Page extract
*-*-*

I was able to get a lot of signatures of the same message, and to record a power trace each time. Using signature verification, I was able to also retrieve the resulting curve point P each time.
The scalar multiplication algorithm is probably performed left to right, bit by bit, as a sequence of double and add operations.
My reasonable assumption is that the developers used the usual formulas: [point addition](https://www.hyperelliptic.org/EFD/g1p/auto-shortw-jacobian.html#addition-add-2007-bl) and [point doubling](https://www.hyperelliptic.org/EFD/g1p/auto-shortw-jacobian.html#doubling-dbl-2007-bl)
After some time analyzing the traces, I have come to the conclusion that the implementation is really well protected, as I couldn't find any meaningful signal relative to these operations.
However, a small window of several thousands of points seems to be exploitable. This leakage occurs right after the numerous similar patterns of the scalar multiplication, and they should hence correspond to the conversion of the point from a projective coordinates representation to an affine coordinates representation.

*-*-*

Exercise data
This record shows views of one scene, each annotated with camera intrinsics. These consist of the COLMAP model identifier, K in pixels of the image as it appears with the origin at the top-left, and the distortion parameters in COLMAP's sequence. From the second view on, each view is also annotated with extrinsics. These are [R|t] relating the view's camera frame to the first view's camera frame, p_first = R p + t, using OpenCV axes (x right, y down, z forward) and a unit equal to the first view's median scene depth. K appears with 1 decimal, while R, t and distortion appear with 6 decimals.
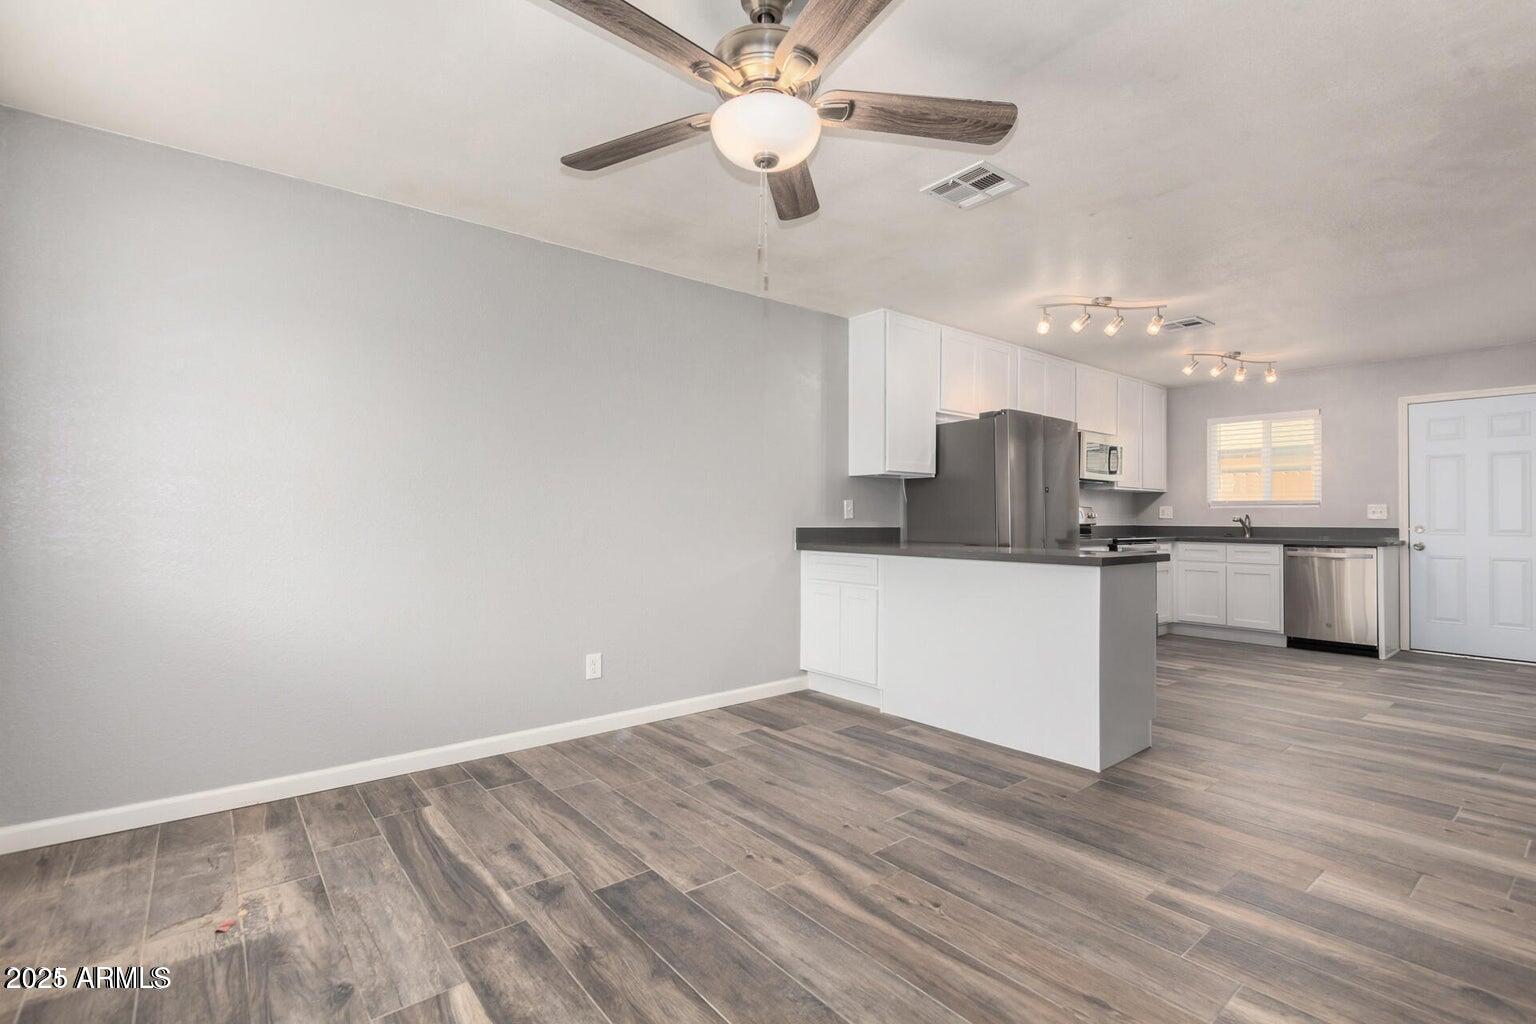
lens RADIAL K [[708.9, 0, 777.1], [0, 708.9, 518.5], [0, 0, 1]] dist [0.000804, -0.000665]
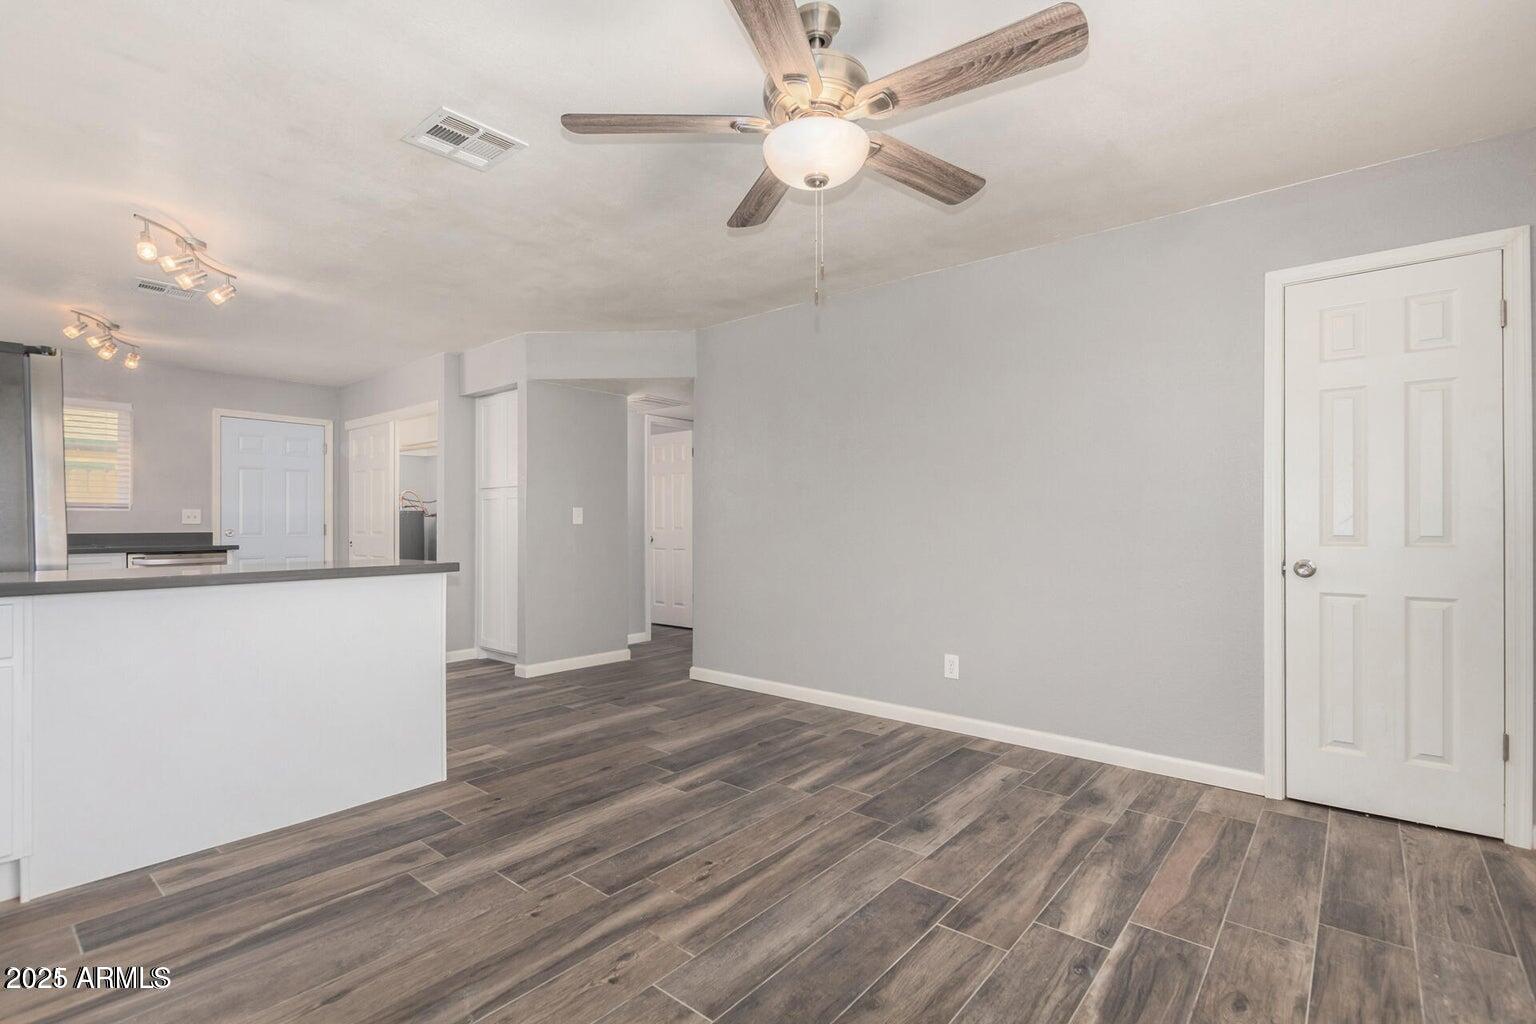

*-*-*

Exercises
[1] In the power-trace excerpt, why does the writer think the exploitable window corresponds to converting the point from projective to affine coordinates? Answer in one to three sentences.
[2] Write the next part of the power-trace excerpt, picking up after its final sentence.
The lines have nothing to do with the power-trace excerpt.

Answers to the problems
[1] The leakage appears right after the many similar patterns of the scalar multiplication. The writer concludes from this that it should be the conversion of the point from projective to affine coordinates.

[2]
Once again, I have a reasonable assumption that the algorithm used to perform the inversion of the Z coordinate is the classic extended binary GCD, that is described for example in Algorithm 1. [here](https://eprint.iacr.org/2020/972.pdf).
I don't have any idea what to do of all this, but I really need this private key!
I extracted from my traces the relevant window. You can download the resulting campaign as an hdf5 file [here](https://cdn.donjon-ctf.io/all_signatures.h5).
Can you help me retrieve the private key?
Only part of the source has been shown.